● WHAT THIS TASK INVOLVES:
Take the records below and set down exactly the lines from the one with "Hanhiksensapakaan" to the one with "Set-CsTrunkConfiguration -Identity Service:PstnGateway:Trunk 2", ends included; do not copy the pictures.

=== TASK DATA ===

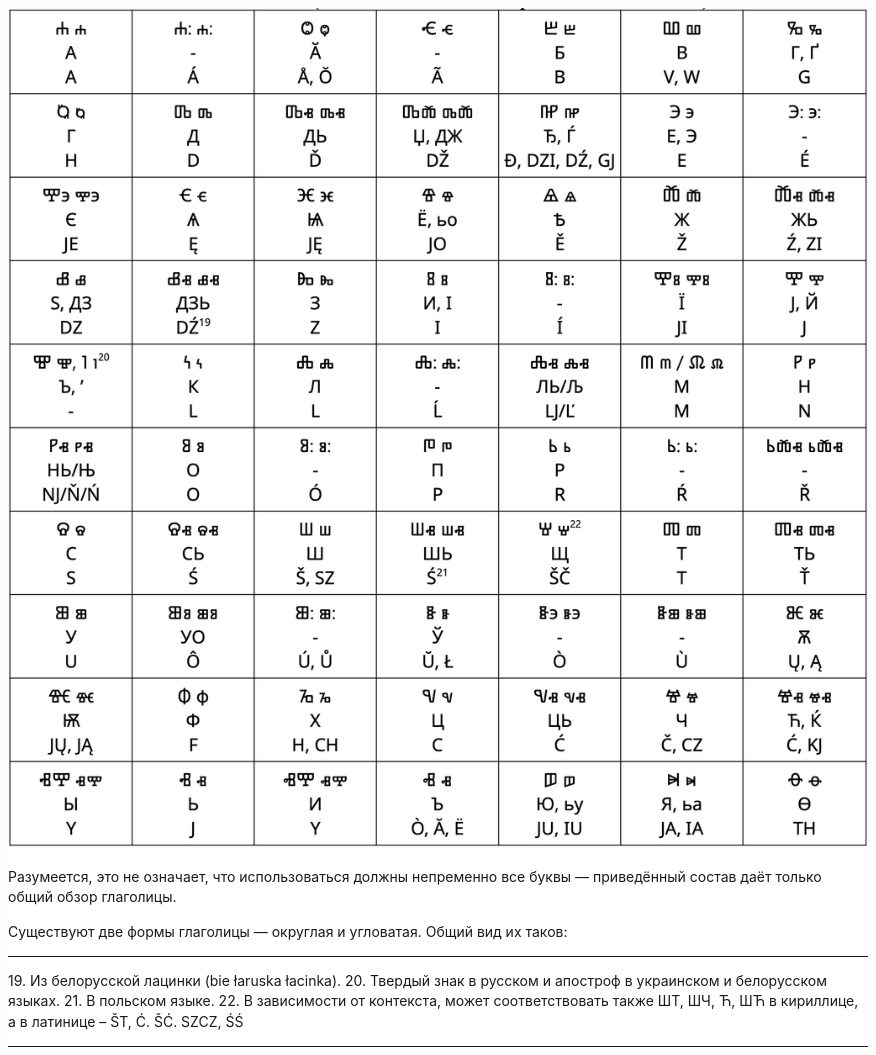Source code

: ![glagolica](src/assets/images/glagolica-2.png "(шрифт глаголицы Noto Sans Glagolitic, шрифт кириллицы/латиницы Noto Sans)")

Разумеется, это не означает, что использоваться должны непременно все буквы — приведённый состав даёт только общий обзор глаголицы.

Существуют две формы глаголицы — округлая и угловатая. Общий вид их таков:

---

19\. Из белорусской лацинки (bie łaruska łacinka).
20\. Твердый знак в русском и апостроф в украинском и белорусском языках.
21\. В польском языке.
22\. В зависимости от контекста, может соответствовать также ШТ, ШЧ, Ћ, ШЋ в кириллице, а в латинице – ŠT, Ć. ŠĆ. SZCZ, ŚŚ

---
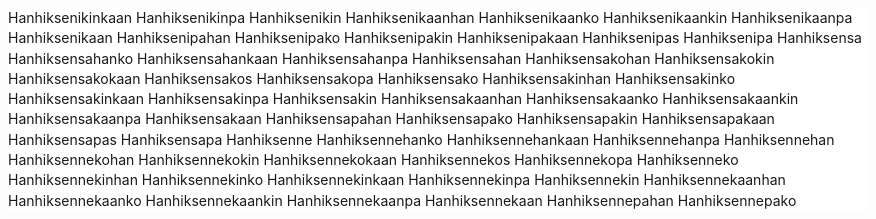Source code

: Hanhiksenikinkaan
Hanhiksenikinpa
Hanhiksenikin
Hanhiksenikaanhan
Hanhiksenikaanko
Hanhiksenikaankin
Hanhiksenikaanpa
Hanhiksenikaan
Hanhiksenipahan
Hanhiksenipako
Hanhiksenipakin
Hanhiksenipakaan
Hanhiksenipas
Hanhiksenipa
Hanhiksensa
Hanhiksensahanko
Hanhiksensahankaan
Hanhiksensahanpa
Hanhiksensahan
Hanhiksensakohan
Hanhiksensakokin
Hanhiksensakokaan
Hanhiksensakos
Hanhiksensakopa
Hanhiksensako
Hanhiksensakinhan
Hanhiksensakinko
Hanhiksensakinkaan
Hanhiksensakinpa
Hanhiksensakin
Hanhiksensakaanhan
Hanhiksensakaanko
Hanhiksensakaankin
Hanhiksensakaanpa
Hanhiksensakaan
Hanhiksensapahan
Hanhiksensapako
Hanhiksensapakin
Hanhiksensapakaan
Hanhiksensapas
Hanhiksensapa
Hanhiksenne
Hanhiksennehanko
Hanhiksennehankaan
Hanhiksennehanpa
Hanhiksennehan
Hanhiksennekohan
Hanhiksennekokin
Hanhiksennekokaan
Hanhiksennekos
Hanhiksennekopa
Hanhiksenneko
Hanhiksennekinhan
Hanhiksennekinko
Hanhiksennekinkaan
Hanhiksennekinpa
Hanhiksennekin
Hanhiksennekaanhan
Hanhiksennekaanko
Hanhiksennekaankin
Hanhiksennekaanpa
Hanhiksennekaan
Hanhiksennepahan
Hanhiksennepako
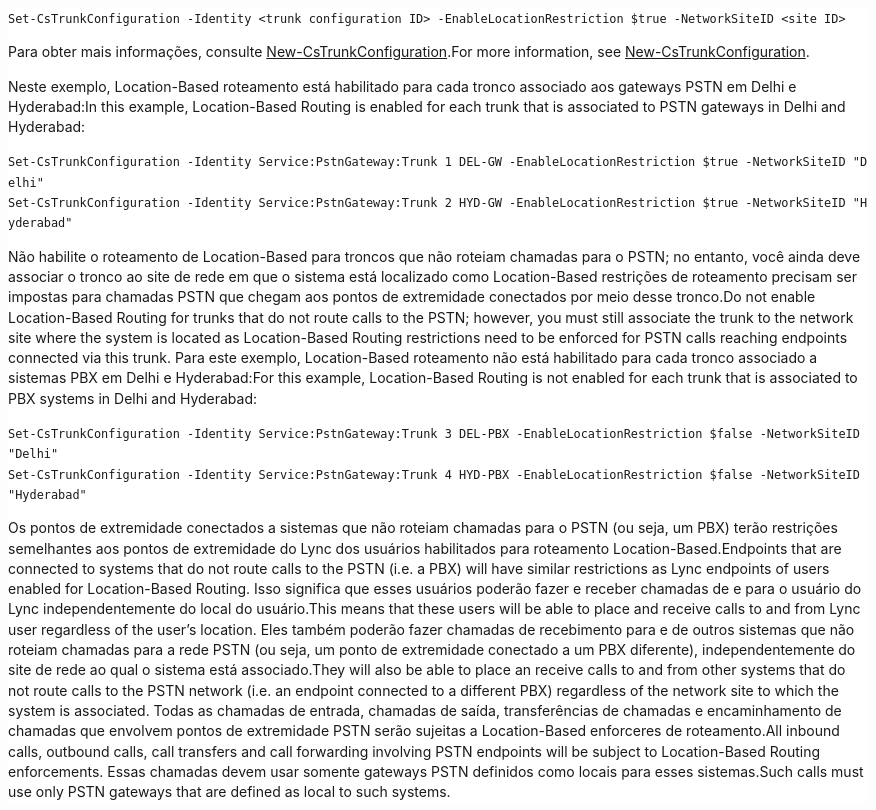    Set-CsTrunkConfiguration -Identity <trunk configuration ID> -EnableLocationRestriction $true -NetworkSiteID <site ID>

<span data-ttu-id="0eb23-152">Para obter mais informações, consulte [New-CsTrunkConfiguration](https://docs.microsoft.com/powershell/module/skype/New-CsTrunkConfiguration).</span><span class="sxs-lookup"><span data-stu-id="0eb23-152">For more information, see [New-CsTrunkConfiguration](https://docs.microsoft.com/powershell/module/skype/New-CsTrunkConfiguration).</span></span>

<span data-ttu-id="0eb23-153">Neste exemplo, Location-Based roteamento está habilitado para cada tronco associado aos gateways PSTN em Delhi e Hyderabad:</span><span class="sxs-lookup"><span data-stu-id="0eb23-153">In this example, Location-Based Routing is enabled for each trunk that is associated to PSTN gateways in Delhi and Hyderabad:</span></span>

    Set-CsTrunkConfiguration -Identity Service:PstnGateway:Trunk 1 DEL-GW -EnableLocationRestriction $true -NetworkSiteID "Delhi"
    Set-CsTrunkConfiguration -Identity Service:PstnGateway:Trunk 2 HYD-GW -EnableLocationRestriction $true -NetworkSiteID "Hyderabad"

  

<span data-ttu-id="0eb23-154">Não habilite o roteamento de Location-Based para troncos que não roteiam chamadas para o PSTN; no entanto, você ainda deve associar o tronco ao site de rede em que o sistema está localizado como Location-Based restrições de roteamento precisam ser impostas para chamadas PSTN que chegam aos pontos de extremidade conectados por meio desse tronco.</span><span class="sxs-lookup"><span data-stu-id="0eb23-154">Do not enable Location-Based Routing for trunks that do not route calls to the PSTN; however, you must still associate the trunk to the network site where the system is located as Location-Based Routing restrictions need to be enforced for PSTN calls reaching endpoints connected via this trunk.</span></span> <span data-ttu-id="0eb23-155">Para este exemplo, Location-Based roteamento não está habilitado para cada tronco associado a sistemas PBX em Delhi e Hyderabad:</span><span class="sxs-lookup"><span data-stu-id="0eb23-155">For this example, Location-Based Routing is not enabled for each trunk that is associated to PBX systems in Delhi and Hyderabad:</span></span>

    Set-CsTrunkConfiguration -Identity Service:PstnGateway:Trunk 3 DEL-PBX -EnableLocationRestriction $false -NetworkSiteID "Delhi"
    Set-CsTrunkConfiguration -Identity Service:PstnGateway:Trunk 4 HYD-PBX -EnableLocationRestriction $false -NetworkSiteID "Hyderabad"

  
<span data-ttu-id="0eb23-156">Os pontos de extremidade conectados a sistemas que não roteiam chamadas para o PSTN (ou seja, um PBX) terão restrições semelhantes aos pontos de extremidade do Lync dos usuários habilitados para roteamento Location-Based.</span><span class="sxs-lookup"><span data-stu-id="0eb23-156">Endpoints that are connected to systems that do not route calls to the PSTN (i.e. a PBX) will have similar restrictions as Lync endpoints of users enabled for Location-Based Routing.</span></span> <span data-ttu-id="0eb23-157">Isso significa que esses usuários poderão fazer e receber chamadas de e para o usuário do Lync independentemente do local do usuário.</span><span class="sxs-lookup"><span data-stu-id="0eb23-157">This means that these users will be able to place and receive calls to and from Lync user regardless of the user’s location.</span></span> <span data-ttu-id="0eb23-158">Eles também poderão fazer chamadas de recebimento para e de outros sistemas que não roteiam chamadas para a rede PSTN (ou seja, um ponto de extremidade conectado a um PBX diferente), independentemente do site de rede ao qual o sistema está associado.</span><span class="sxs-lookup"><span data-stu-id="0eb23-158">They will also be able to place an receive calls to and from other systems that do not route calls to the PSTN network (i.e. an endpoint connected to a different PBX) regardless of the network site to which the system is associated.</span></span> <span data-ttu-id="0eb23-159">Todas as chamadas de entrada, chamadas de saída, transferências de chamadas e encaminhamento de chamadas que envolvem pontos de extremidade PSTN serão sujeitas a Location-Based enforceres de roteamento.</span><span class="sxs-lookup"><span data-stu-id="0eb23-159">All inbound calls, outbound calls, call transfers and call forwarding involving PSTN endpoints will be subject to Location-Based Routing enforcements.</span></span> <span data-ttu-id="0eb23-160">Essas chamadas devem usar somente gateways PSTN definidos como locais para esses sistemas.</span><span class="sxs-lookup"><span data-stu-id="0eb23-160">Such calls must use only PSTN gateways that are defined as local to such systems.</span></span>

===

● SOLUTION FOR THIS TASK:
Hanhiksensapakaan
Hanhiksensapas
Hanhiksensapa
Hanhiksenne
Hanhiksennehanko
Hanhiksennehankaan
Hanhiksennehanpa
Hanhiksennehan
Hanhiksennekohan
Hanhiksennekokin
Hanhiksennekokaan
Hanhiksennekos
Hanhiksennekopa
Hanhiksenneko
Hanhiksennekinhan
Hanhiksennekinko
Hanhiksennekinkaan
Hanhiksennekinpa
Hanhiksennekin
Hanhiksennekaanhan
Hanhiksennekaanko
Hanhiksennekaankin
Hanhiksennekaanpa
Hanhiksennekaan
Hanhiksennepahan
Hanhiksennepako
    Set-CsTrunkConfiguration -Identity <trunk configuration ID> -EnableLocationRestriction $true -NetworkSiteID <site ID>

<span data-ttu-id="0eb23-152">Para obter mais informações, consulte [New-CsTrunkConfiguration](https://docs.microsoft.com/powershell/module/skype/New-CsTrunkConfiguration).</span><span class="sxs-lookup"><span data-stu-id="0eb23-152">For more information, see [New-CsTrunkConfiguration](https://docs.microsoft.com/powershell/module/skype/New-CsTrunkConfiguration).</span></span>

<span data-ttu-id="0eb23-153">Neste exemplo, Location-Based roteamento está habilitado para cada tronco associado aos gateways PSTN em Delhi e Hyderabad:</span><span class="sxs-lookup"><span data-stu-id="0eb23-153">In this example, Location-Based Routing is enabled for each trunk that is associated to PSTN gateways in Delhi and Hyderabad:</span></span>

    Set-CsTrunkConfiguration -Identity Service:PstnGateway:Trunk 1 DEL-GW -EnableLocationRestriction $true -NetworkSiteID "Delhi"
    Set-CsTrunkConfiguration -Identity Service:PstnGateway:Trunk 2 HYD-GW -EnableLocationRestriction $true -NetworkSiteID "Hyderabad"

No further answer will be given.